Das Universitätsgesetz 2002 legt in § 44 fest, dass das B-GlBG auf die Angehörigen der Universitäten auch nach der Ausgliederung Anwendung findet. Des Weiteren definiert das UG 2002 ein „Frauenfördergebot“ wie folgt: „§ 41. Alle Organe der Universität haben darauf hinzuwirken, dass in allen universitären Arbeitsbereichen ein ausgewogenes Zahlenverhältnis zwischen den an der Universität tätigen Frauen und Männern erreicht wird. Die Erreichung dieses Ziels ist durch geeignete Maßnahmen, insbesondere durch die Erlassung und Umsetzung eines Frauenförderungsplans, anzustreben.“ Die Universität verpflichtet sich außerdem, einen Arbeitskreis für Gleichbehandlungsfragen einzurichten, dessen Funktion es ist, „Diskriminierungen durch Universitätsorgane auf Grund des Geschlechts sowie auf Grund der ethnischen Zugehörigkeit, der Religion oder Weltanschauung, des Alters oder der sexuellen Orientierung entgegenzuwirken und die Angehörigen und Organe der Universität in diesen Angelegenheiten zu beraten und zu unterstützen“ (§ 42).

 

Bundes-Behindertengleichstellungsgesetz

Ziel des Bundes-Behindertengleichstellungsgesetzes ist es, „die Diskriminierung von Menschen mit Behinderungen zu beseitigen oder zu verhindern und damit die gleichberechtigte Teilhabe von Menschen mit Behinderungen am Leben in der Gesellschaft zu gewährleisten und ihnen eine selbstbestimmte Lebensführung zu ermöglichen“ (§1). „Behinderung“ wird im Bundes-Behindertengleichstellungsgesetz wie folgt definiert: „(…) die Auswirkung einer nicht nur vorübergehenden körperlichen, geistigen oder psychischen Funktionsbeeinträchtigung oder Beeinträchtigung der Sinnesfunktionen, die geeignet ist, die Teilhabe am Leben in der Gesellschaft zu erschweren“ (§ 3).
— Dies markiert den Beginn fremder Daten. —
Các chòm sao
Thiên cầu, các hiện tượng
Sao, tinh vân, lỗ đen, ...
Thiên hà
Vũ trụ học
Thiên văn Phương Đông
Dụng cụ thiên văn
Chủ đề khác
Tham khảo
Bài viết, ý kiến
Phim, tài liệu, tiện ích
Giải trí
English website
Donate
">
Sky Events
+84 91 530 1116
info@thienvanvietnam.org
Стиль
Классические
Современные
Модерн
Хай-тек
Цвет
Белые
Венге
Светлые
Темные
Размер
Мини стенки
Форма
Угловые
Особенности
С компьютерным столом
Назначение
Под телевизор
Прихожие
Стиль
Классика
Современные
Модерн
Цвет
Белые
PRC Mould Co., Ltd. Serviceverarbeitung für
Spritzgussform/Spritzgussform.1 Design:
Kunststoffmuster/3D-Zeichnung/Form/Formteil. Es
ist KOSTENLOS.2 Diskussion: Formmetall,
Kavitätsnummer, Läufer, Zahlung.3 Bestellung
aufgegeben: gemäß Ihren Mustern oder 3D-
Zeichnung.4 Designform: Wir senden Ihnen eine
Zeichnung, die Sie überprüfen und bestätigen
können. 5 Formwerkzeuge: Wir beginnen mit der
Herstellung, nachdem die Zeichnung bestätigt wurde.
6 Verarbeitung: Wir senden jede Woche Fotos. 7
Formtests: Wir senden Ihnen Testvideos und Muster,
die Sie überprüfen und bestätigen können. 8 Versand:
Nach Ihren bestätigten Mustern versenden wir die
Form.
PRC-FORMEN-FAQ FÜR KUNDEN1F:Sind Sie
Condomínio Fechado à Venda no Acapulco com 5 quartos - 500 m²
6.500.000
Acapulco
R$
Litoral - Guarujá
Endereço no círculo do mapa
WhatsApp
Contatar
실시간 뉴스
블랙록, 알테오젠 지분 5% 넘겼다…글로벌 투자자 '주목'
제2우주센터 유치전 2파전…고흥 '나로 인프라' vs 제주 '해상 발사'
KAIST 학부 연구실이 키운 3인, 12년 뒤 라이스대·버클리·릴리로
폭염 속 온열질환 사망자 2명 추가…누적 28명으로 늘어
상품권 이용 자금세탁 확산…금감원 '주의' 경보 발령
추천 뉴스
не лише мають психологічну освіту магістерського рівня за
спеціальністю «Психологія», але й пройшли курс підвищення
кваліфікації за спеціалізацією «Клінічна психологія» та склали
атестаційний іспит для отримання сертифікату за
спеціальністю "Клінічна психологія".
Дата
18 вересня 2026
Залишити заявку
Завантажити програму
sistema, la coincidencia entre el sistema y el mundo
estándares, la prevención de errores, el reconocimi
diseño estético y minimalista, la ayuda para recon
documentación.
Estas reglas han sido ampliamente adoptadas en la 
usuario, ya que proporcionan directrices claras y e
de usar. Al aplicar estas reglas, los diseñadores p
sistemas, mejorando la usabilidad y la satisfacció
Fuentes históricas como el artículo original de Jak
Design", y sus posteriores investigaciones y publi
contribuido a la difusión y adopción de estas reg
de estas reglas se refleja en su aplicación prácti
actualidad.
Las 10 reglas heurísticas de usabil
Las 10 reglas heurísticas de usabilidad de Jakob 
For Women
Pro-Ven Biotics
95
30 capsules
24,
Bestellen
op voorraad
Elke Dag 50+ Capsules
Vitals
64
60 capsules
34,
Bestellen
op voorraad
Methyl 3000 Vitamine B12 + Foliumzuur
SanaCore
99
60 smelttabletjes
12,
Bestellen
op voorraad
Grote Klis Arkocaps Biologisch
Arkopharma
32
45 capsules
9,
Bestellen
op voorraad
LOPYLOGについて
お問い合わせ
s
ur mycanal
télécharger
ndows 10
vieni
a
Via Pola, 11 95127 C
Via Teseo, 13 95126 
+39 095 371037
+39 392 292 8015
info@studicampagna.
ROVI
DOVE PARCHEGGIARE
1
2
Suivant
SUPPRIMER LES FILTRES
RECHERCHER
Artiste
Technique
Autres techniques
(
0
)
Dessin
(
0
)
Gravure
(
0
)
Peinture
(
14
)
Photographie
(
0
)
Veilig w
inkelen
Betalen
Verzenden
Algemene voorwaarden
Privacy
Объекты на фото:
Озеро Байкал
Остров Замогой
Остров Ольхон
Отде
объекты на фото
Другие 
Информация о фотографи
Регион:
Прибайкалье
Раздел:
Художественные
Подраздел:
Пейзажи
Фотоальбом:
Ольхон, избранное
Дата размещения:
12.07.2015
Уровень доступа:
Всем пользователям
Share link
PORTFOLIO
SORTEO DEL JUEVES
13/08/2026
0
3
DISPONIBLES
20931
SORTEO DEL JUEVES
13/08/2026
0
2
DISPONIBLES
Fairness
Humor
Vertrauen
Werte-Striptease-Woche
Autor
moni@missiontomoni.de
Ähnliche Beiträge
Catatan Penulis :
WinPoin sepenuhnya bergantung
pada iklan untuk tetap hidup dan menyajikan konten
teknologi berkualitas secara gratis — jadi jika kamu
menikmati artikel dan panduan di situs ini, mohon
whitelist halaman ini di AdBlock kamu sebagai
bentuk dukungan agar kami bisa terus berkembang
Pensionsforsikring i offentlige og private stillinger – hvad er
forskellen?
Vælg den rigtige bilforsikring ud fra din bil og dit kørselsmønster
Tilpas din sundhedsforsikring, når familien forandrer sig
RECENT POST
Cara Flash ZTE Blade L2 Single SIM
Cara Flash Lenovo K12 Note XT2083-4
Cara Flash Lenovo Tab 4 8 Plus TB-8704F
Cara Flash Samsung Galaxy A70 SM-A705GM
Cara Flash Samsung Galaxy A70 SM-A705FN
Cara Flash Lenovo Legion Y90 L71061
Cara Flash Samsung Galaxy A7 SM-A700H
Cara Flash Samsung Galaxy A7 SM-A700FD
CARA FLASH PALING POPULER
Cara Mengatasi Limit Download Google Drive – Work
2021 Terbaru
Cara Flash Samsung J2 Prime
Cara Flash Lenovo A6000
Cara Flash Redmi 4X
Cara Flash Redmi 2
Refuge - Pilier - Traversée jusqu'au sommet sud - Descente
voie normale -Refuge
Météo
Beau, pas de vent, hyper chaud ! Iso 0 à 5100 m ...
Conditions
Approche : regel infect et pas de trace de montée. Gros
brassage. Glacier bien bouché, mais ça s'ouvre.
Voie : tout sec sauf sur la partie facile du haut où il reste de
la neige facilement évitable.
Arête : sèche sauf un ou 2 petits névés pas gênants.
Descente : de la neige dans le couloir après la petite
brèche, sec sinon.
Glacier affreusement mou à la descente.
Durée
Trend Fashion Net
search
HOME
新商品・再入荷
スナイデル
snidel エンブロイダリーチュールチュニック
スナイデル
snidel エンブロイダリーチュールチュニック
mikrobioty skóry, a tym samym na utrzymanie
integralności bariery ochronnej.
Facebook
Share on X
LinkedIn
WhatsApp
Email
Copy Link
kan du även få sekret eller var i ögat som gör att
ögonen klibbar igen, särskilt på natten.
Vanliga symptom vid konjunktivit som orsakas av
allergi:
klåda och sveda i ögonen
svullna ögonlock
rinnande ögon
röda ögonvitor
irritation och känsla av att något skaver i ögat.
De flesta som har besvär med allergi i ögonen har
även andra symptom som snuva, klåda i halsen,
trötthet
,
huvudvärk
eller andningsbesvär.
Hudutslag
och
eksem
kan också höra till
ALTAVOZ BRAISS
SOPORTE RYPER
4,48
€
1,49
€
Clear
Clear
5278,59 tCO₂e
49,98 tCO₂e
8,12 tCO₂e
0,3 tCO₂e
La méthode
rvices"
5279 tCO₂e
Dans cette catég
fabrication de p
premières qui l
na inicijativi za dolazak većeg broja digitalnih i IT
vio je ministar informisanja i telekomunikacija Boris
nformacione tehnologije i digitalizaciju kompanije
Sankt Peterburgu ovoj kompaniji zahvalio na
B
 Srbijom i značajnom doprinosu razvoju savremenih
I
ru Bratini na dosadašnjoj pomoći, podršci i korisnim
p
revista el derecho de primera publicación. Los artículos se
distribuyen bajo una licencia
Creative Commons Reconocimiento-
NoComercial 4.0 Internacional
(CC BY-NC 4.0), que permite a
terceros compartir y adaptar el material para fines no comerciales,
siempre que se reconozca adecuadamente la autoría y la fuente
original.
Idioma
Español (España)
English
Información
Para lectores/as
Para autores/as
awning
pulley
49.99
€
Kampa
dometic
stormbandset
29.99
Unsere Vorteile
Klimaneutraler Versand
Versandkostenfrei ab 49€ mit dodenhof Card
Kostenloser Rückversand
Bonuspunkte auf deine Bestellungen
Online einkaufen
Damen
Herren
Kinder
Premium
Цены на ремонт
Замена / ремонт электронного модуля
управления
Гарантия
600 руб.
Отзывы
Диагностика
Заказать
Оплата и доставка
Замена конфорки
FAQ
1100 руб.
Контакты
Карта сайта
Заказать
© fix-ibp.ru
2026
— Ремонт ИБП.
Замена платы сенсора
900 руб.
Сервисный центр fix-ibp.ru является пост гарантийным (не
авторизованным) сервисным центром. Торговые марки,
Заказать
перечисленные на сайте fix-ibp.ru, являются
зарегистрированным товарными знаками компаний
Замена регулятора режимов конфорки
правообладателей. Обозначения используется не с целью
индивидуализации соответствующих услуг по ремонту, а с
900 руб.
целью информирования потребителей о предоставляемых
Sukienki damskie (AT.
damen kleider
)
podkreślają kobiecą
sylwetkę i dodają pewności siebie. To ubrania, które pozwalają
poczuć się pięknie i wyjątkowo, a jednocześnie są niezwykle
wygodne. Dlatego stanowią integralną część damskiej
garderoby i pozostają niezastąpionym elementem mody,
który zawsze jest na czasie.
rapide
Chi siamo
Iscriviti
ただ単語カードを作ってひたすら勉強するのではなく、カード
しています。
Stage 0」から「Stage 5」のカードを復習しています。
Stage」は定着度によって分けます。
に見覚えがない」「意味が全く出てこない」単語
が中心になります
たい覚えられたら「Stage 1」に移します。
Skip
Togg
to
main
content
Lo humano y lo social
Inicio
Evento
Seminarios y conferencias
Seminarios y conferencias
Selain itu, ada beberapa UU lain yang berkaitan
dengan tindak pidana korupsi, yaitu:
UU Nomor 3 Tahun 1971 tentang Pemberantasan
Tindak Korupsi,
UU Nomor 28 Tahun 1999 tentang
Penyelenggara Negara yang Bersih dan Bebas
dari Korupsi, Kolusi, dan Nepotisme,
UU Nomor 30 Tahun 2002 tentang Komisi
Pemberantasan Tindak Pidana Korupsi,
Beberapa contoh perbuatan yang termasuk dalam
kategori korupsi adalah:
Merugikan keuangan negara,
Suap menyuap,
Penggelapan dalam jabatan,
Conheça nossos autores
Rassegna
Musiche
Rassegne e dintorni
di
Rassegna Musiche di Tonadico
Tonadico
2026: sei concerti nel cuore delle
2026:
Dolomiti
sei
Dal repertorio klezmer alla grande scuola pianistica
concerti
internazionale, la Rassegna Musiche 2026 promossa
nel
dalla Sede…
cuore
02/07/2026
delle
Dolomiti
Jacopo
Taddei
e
Das Diskriminierungsverbot (§ 4) untersagt die Diskriminierung („unmittelbar oder mittelbar“) von Personen mit Behinderung.

 

Behinderteneinstellungsgesetz

Unter Berücksichtigung spezieller Ausnahmen sieht das Behinderteneinstellungsgesetz Folgendes vor: „Alle Dienstgeber, die im Bundesgebiet 25 oder mehr Dienstnehmer (§ 4 Abs. 1) beschäftigen, sind verpflichtet, auf je 25 Dienstnehmer mindestens einen begünstigten Behinderten (§ 2) einzustellen.“ Mit „begünstigten Behinderten“ sind im Behinderteneinstellungsgesetz „(…) österreichische Staatsbürger mit einem Grad der Behinderung von mindestens 50 vH“ gemeint (§2). Auch im Behinderteneinstellungsgesetz wird ein „Diskriminierungsverbot“ festgeschrieben: „Auf Grund einer Behinderung darf im Zusammenhang mit einem Dienstverhältnis gemäß § 7a Abs. 1 Z 1, Abs. 2 und 4 sowie in der sonstigen Arbeitswelt im Sinne des § 7a Abs. 1 Z 2 bis 4 niemand unmittelbar oder mittelbar diskriminiert werden“. Dies betrifft u. a. Bereiche wie die „Begründung des Dienstverhältnisses“, die „Festsetzung des Entgelts“, „Sozialleistungen“, „Aus- und Weiterbildung und Umschulung“, „beruflichen Aufstieg“ etc. (§ 7b).